Reproduce word for word the stretch of data from the line containing "pose: elev=196.7 azim=85.2" through the line containing "Dot at: (312, 208)", including both of those lines. Omit the pictures from your answer.

● ● ●

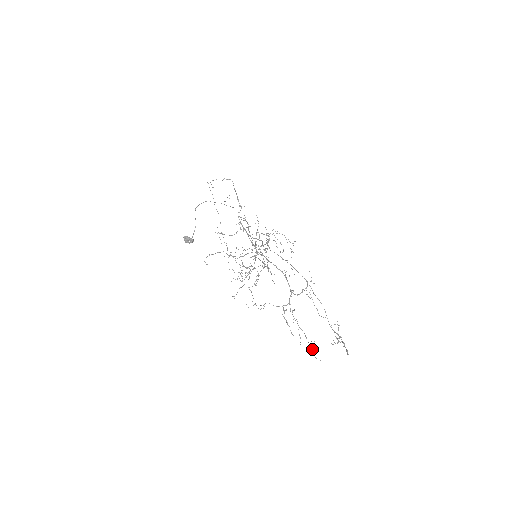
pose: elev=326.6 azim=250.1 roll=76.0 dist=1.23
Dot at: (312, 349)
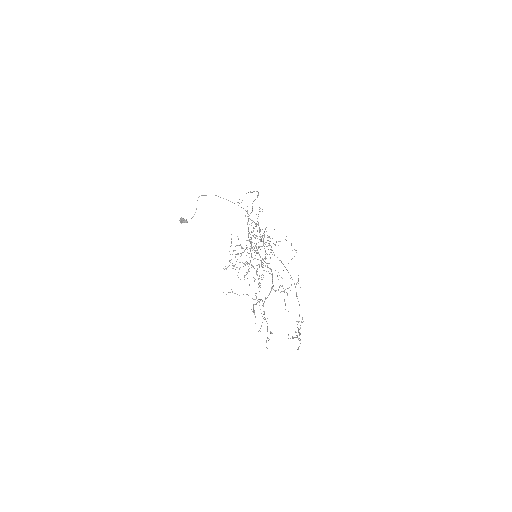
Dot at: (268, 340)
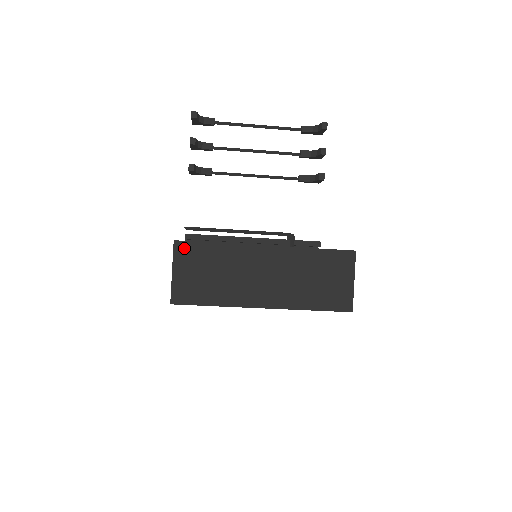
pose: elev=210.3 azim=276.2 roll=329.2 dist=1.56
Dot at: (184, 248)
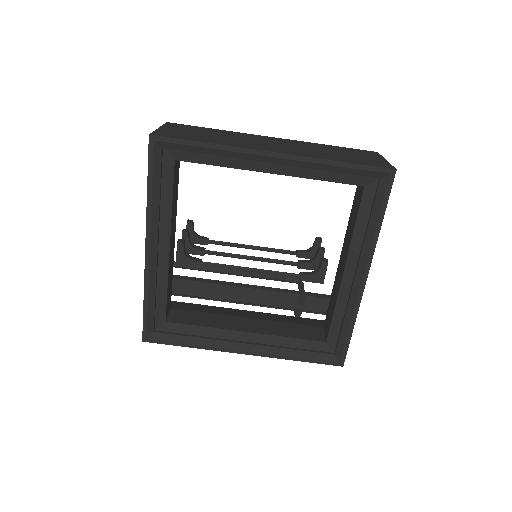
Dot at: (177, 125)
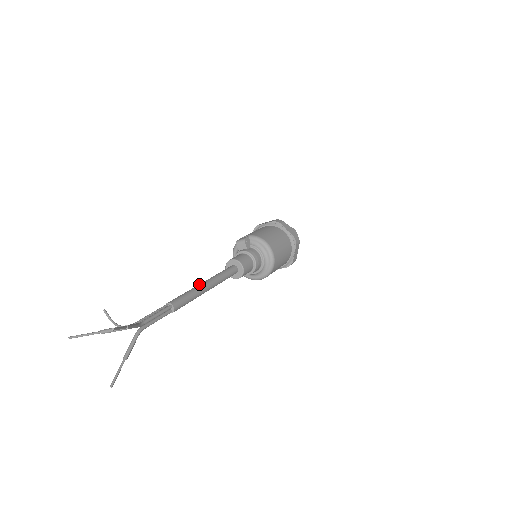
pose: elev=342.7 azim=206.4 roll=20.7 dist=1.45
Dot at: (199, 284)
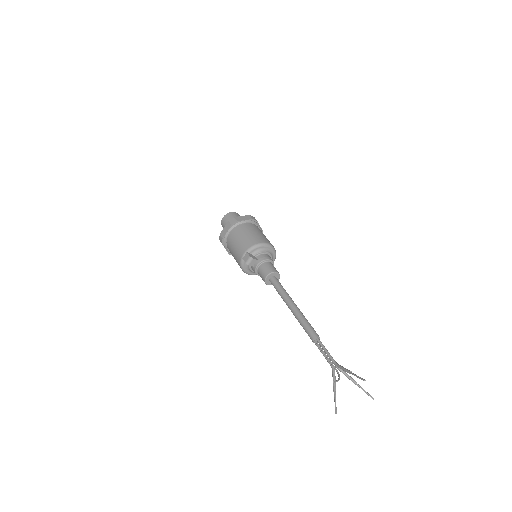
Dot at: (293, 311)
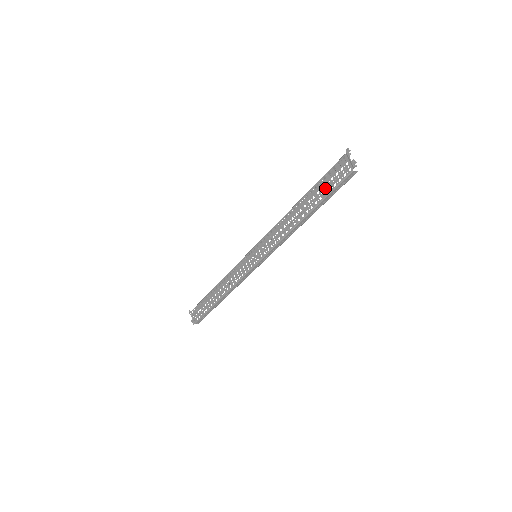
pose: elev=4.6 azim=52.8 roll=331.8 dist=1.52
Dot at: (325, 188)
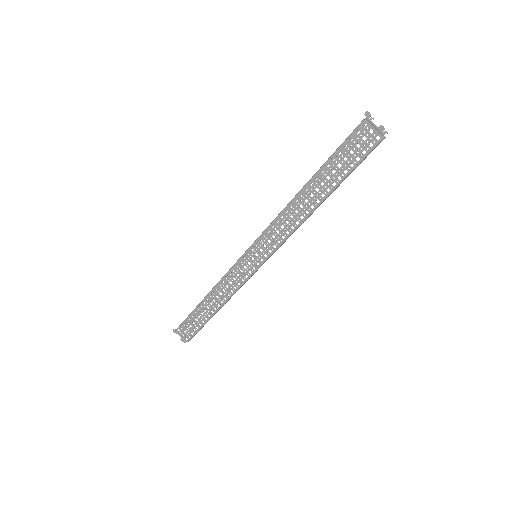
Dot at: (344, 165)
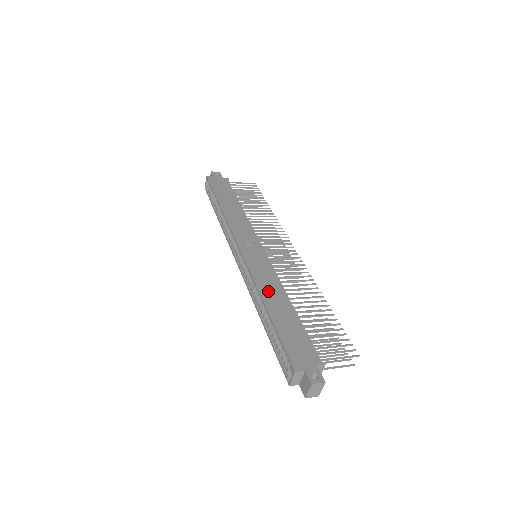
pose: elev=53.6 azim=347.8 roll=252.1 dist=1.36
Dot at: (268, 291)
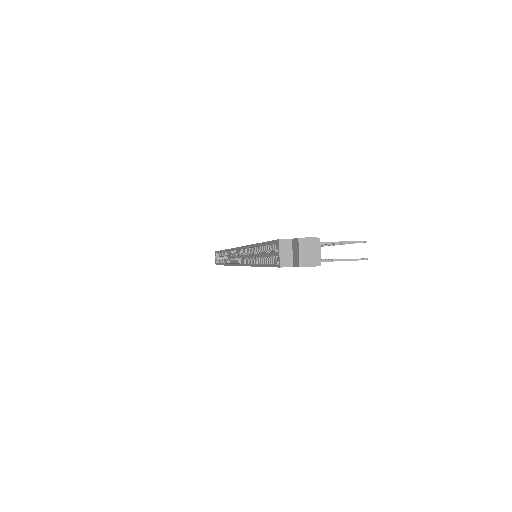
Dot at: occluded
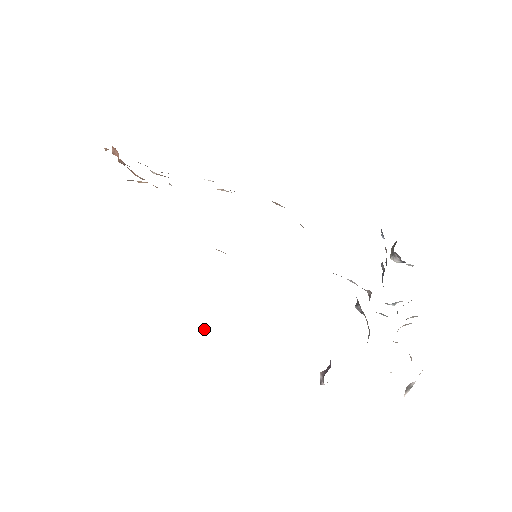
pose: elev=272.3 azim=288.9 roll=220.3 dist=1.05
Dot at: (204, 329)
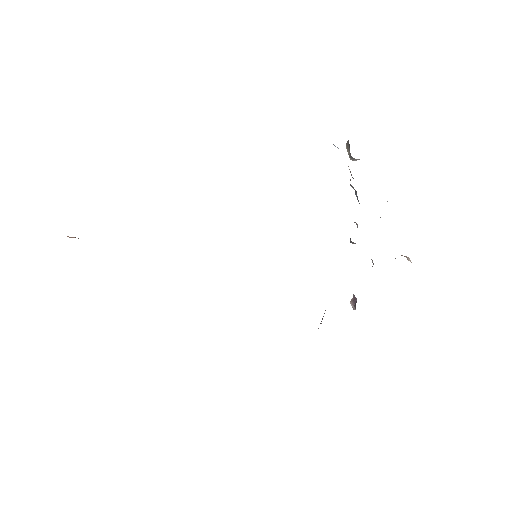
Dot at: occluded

● ● ●

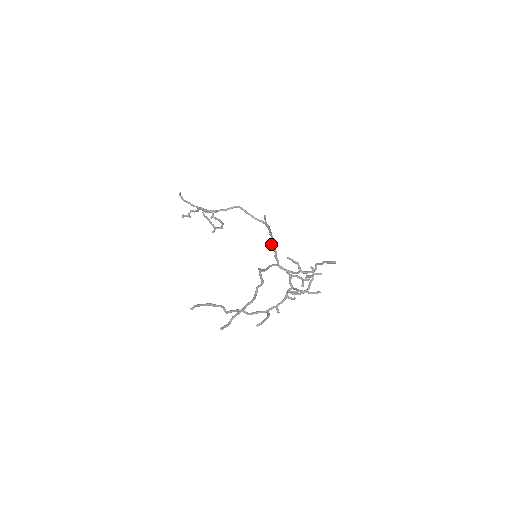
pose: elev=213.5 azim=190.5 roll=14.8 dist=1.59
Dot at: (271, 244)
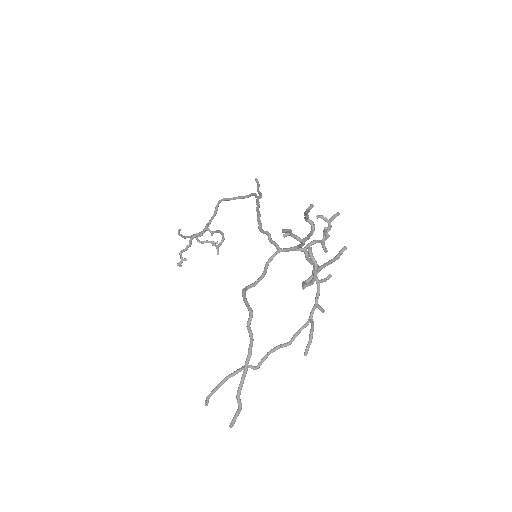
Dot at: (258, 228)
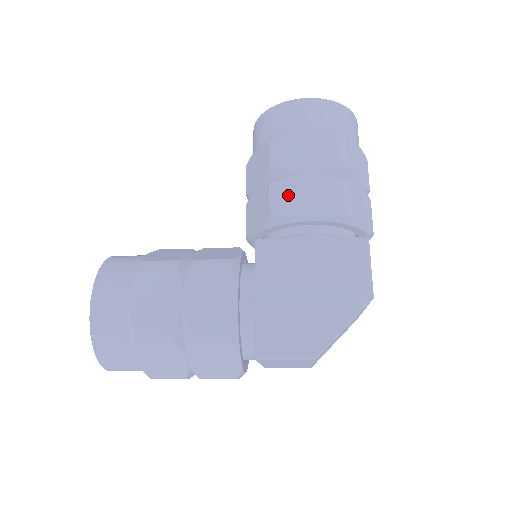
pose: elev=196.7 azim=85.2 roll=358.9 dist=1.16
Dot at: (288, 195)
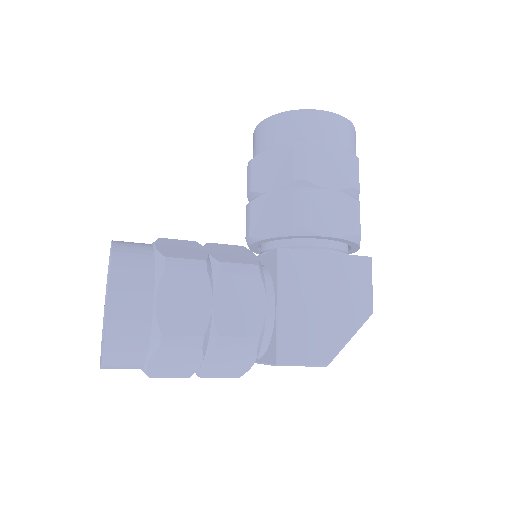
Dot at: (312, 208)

● ● ●

_Reply_
pose: elev=196.7 azim=85.2 roll=358.9 dist=1.16
Dot at: (288, 195)
Dot at: (312, 208)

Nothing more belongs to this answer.